UBS maintains G-III Apparel stock rating ahead of Q2 earnings

Published 26/08/2025, 15:02
UBS maintains G-III Apparel stock rating ahead of Q2 earnings

Investing.com - UBS has reiterated its Neutral rating and $26.00 price target on G-III Apparel (NASDAQ:GIII) ahead of the company’s upcoming second-quarter earnings report. The stock, currently trading at $26.70, appears undervalued according to InvestingPro analysis, with analyst targets ranging from $18 to $30.

UBS expects G-III Apparel to post a modest earnings beat of 2 cents per share for the second quarter, describing the period as "decent" for the apparel manufacturer. The company maintains strong financial health with an overall score of "GREAT" on InvestingPro, trading at an attractive P/E ratio of 6.0x.

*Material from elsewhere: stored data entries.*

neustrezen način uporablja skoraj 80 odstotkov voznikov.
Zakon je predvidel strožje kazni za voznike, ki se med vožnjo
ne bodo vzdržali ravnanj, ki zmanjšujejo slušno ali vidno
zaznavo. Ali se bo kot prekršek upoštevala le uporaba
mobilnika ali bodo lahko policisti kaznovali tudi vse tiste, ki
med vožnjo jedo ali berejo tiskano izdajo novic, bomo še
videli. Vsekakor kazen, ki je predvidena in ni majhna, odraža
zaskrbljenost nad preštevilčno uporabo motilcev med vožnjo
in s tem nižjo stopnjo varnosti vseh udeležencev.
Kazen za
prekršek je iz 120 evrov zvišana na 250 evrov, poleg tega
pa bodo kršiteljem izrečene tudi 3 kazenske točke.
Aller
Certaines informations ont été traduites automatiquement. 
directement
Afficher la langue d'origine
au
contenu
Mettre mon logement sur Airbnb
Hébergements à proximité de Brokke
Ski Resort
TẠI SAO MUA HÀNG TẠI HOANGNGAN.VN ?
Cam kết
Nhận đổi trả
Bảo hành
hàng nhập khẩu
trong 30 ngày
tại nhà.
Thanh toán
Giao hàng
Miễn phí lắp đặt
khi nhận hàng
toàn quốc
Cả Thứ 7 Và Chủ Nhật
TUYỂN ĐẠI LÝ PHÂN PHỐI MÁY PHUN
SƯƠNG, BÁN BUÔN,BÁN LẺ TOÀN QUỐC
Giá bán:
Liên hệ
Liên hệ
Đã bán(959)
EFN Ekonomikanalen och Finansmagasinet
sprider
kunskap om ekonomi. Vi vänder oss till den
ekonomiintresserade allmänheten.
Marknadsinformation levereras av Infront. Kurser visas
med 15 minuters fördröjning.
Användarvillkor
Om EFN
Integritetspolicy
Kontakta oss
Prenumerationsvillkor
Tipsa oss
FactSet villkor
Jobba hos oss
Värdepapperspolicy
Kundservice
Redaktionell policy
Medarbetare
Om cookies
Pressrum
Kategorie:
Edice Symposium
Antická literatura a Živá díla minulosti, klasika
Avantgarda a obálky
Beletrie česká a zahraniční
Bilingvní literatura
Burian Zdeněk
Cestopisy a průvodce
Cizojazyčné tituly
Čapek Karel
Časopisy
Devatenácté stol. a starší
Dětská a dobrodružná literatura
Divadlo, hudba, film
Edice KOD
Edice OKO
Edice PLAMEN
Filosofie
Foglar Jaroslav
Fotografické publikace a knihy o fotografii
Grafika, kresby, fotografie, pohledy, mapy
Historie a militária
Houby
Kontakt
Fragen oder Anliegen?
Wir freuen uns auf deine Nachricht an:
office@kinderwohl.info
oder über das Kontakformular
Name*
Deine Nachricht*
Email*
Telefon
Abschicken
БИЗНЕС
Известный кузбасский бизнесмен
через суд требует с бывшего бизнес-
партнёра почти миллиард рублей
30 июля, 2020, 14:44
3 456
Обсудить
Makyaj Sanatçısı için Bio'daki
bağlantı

The financial services firm anticipates G-III will maintain its fiscal year 2026 sales outlook but may not reinstate its full-year earnings guidance due to "tariff-related uncertainty."

UBS projects the company will provide third-quarter earnings guidance that aligns with the current consensus estimate of $1.87 per share.

The options market is pricing in a share price movement of approximately 7.0% following the earnings announcement, which is less than the historical average move of 12.3% for G-III Apparel’s quarterly reports.

In other recent news, G-III Apparel Group Ltd reported its first-quarter financial results for fiscal year 2026, showcasing earnings per share (EPS) of $0.19, which exceeded the forecasted $0.1079. However, the company experienced a decline in net sales to $584 million, down from $610 million the previous year, raising concerns among investors about future revenue prospects. Following these results, UBS analyst Mauricio Serna adjusted the price target for G-III Apparel to $26 from $29, maintaining a Neutral rating due to anticipated challenges in gross margin percentages and projected declines in sales and earnings over the next five years.

KeyBanc Capital Markets also revised its outlook, reducing the price target from $40 to $30 but retaining an Overweight rating, citing strong performance from G-III’s core owned brands like Karl Lagerfeld and DKNY. Despite retracting its profitability forecast for fiscal year 2025, KeyBanc remains optimistic about the company’s revenue guidance, supported by upcoming licensing launches. Telsey Advisory Group raised the stock target to $30 from $27, maintaining a Market Perform rating, as G-III’s owned brands compensated for lower revenues from Calvin Klein and Tommy Hilfiger licenses.

The firm’s first-quarter results were bolstered by effective expense management and other income, leading to an EPS figure that surpassed expectations. However, the outlook for the second quarter indicates potential challenges due to supply chain issues and shipment timing, prompting G-III to withdraw its full-year earnings forecast while keeping its revenue projections intact. These developments highlight the mixed sentiment among analysts and investors regarding G-III Apparel’s future performance.